WORK INSTRUCTIONS
Only lines that contain the word "back" are to be returned from the data below.
== RECORDS SHOWN ==
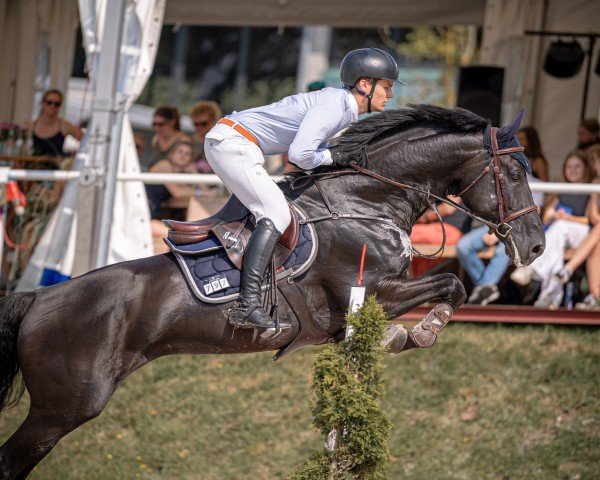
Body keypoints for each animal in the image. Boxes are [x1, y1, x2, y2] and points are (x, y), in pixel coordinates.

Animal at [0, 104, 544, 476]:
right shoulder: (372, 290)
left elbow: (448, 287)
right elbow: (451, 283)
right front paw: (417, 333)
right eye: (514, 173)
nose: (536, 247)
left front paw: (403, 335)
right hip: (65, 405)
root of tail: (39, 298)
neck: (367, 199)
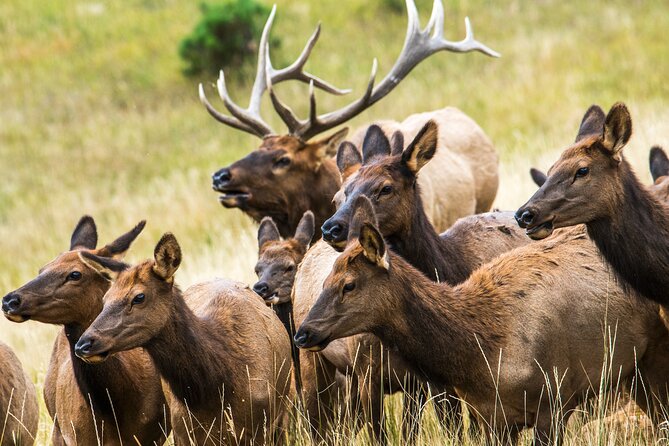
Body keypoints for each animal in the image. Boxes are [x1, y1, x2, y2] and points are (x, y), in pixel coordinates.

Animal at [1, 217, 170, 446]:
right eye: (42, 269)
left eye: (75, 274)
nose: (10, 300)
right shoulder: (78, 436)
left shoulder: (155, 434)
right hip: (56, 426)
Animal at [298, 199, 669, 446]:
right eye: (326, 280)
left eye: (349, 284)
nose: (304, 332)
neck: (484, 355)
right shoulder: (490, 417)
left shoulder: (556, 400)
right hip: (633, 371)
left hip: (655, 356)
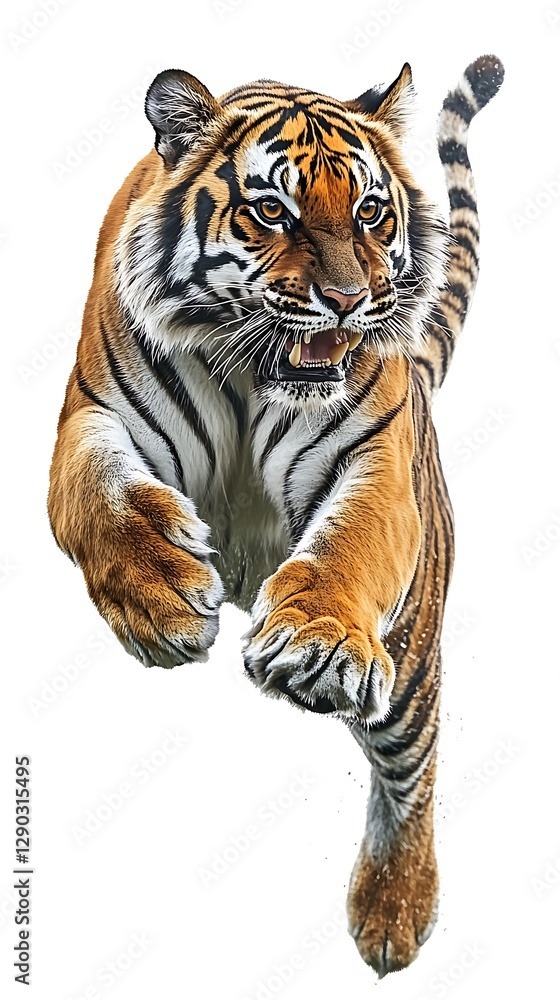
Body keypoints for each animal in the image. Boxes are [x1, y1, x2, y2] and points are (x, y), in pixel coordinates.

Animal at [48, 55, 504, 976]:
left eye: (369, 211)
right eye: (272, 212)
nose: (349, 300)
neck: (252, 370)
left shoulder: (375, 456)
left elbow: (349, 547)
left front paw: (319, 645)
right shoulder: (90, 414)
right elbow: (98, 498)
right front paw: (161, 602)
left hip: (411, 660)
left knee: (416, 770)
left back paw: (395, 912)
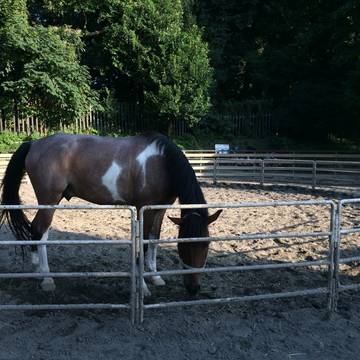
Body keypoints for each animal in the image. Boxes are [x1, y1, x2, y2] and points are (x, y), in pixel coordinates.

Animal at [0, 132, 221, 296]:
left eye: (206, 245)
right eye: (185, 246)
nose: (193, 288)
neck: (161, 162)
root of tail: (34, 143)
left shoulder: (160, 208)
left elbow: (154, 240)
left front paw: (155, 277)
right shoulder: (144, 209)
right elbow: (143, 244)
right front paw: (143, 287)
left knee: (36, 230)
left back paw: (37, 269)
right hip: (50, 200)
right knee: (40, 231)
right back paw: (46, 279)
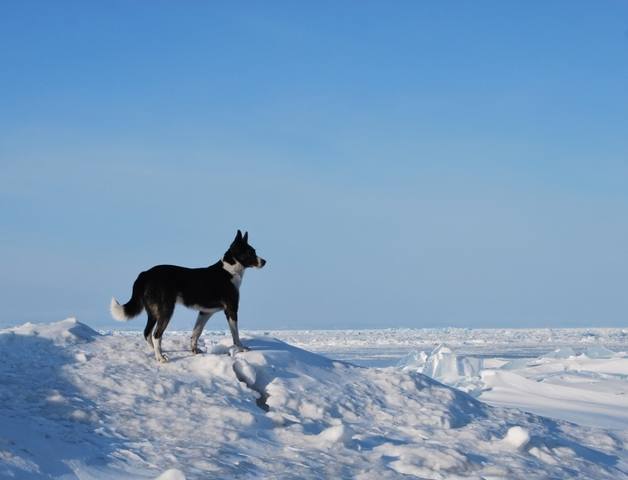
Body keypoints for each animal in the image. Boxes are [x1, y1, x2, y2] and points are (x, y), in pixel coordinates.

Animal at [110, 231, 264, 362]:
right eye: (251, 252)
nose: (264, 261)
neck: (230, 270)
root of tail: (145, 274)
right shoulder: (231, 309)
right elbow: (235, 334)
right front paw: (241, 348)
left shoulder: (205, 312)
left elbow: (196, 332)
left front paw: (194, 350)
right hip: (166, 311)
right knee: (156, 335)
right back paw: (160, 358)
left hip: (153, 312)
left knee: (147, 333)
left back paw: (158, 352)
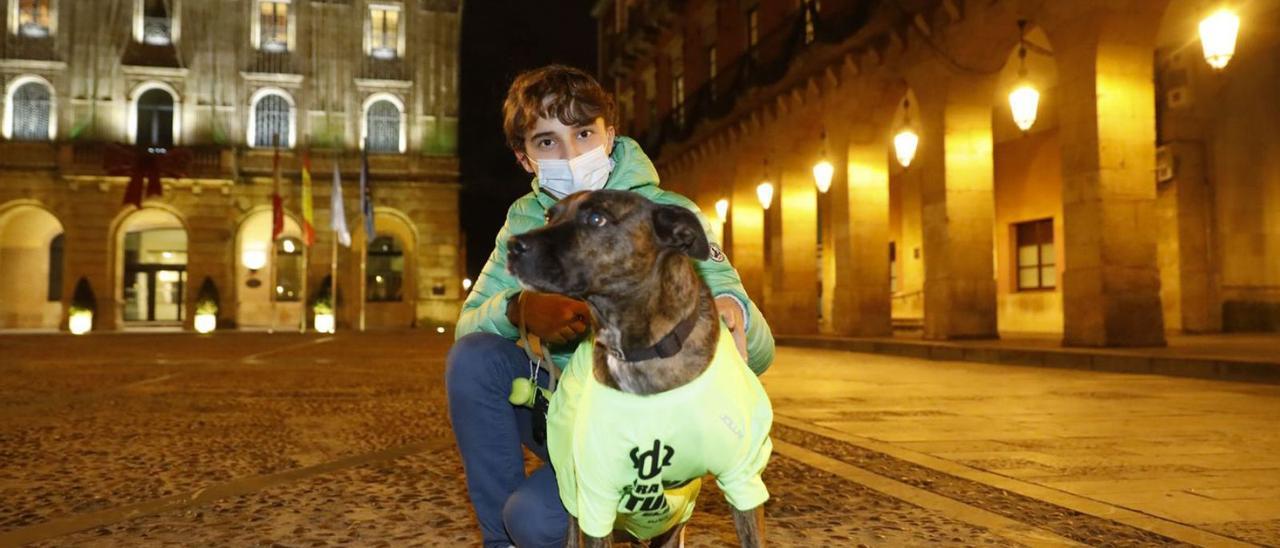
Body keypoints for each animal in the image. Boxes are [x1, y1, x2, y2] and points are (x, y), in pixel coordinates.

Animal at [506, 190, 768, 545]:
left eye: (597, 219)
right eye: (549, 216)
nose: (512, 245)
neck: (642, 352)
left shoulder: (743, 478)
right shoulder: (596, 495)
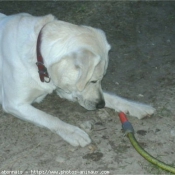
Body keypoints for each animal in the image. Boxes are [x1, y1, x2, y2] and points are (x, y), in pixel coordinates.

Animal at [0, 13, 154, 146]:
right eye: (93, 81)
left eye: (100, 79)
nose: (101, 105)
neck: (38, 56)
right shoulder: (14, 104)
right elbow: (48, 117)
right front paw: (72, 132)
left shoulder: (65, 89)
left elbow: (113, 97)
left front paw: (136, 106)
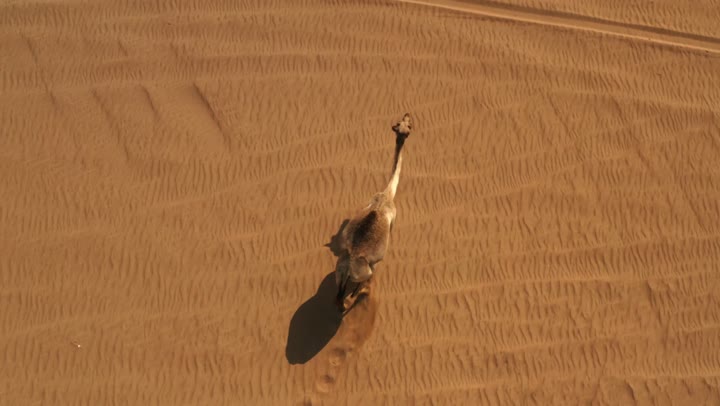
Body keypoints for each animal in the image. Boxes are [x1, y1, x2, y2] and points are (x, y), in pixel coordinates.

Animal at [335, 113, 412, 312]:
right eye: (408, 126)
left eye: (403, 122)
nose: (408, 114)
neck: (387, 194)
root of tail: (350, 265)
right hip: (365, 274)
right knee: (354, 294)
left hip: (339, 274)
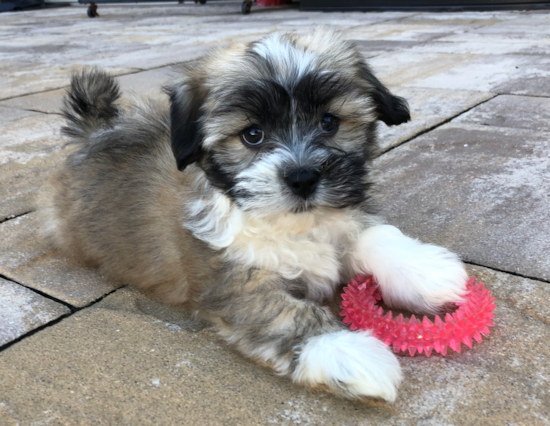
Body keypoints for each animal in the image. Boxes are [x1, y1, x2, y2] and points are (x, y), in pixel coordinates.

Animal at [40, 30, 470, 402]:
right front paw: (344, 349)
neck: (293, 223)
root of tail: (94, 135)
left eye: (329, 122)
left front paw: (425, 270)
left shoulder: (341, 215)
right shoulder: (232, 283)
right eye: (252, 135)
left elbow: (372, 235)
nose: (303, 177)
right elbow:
===
OUTPUT OF THE EXERCISE
left back paw: (395, 912)
left back paw: (37, 269)
right back paw: (46, 279)
right back paw: (160, 358)
left back paw: (158, 352)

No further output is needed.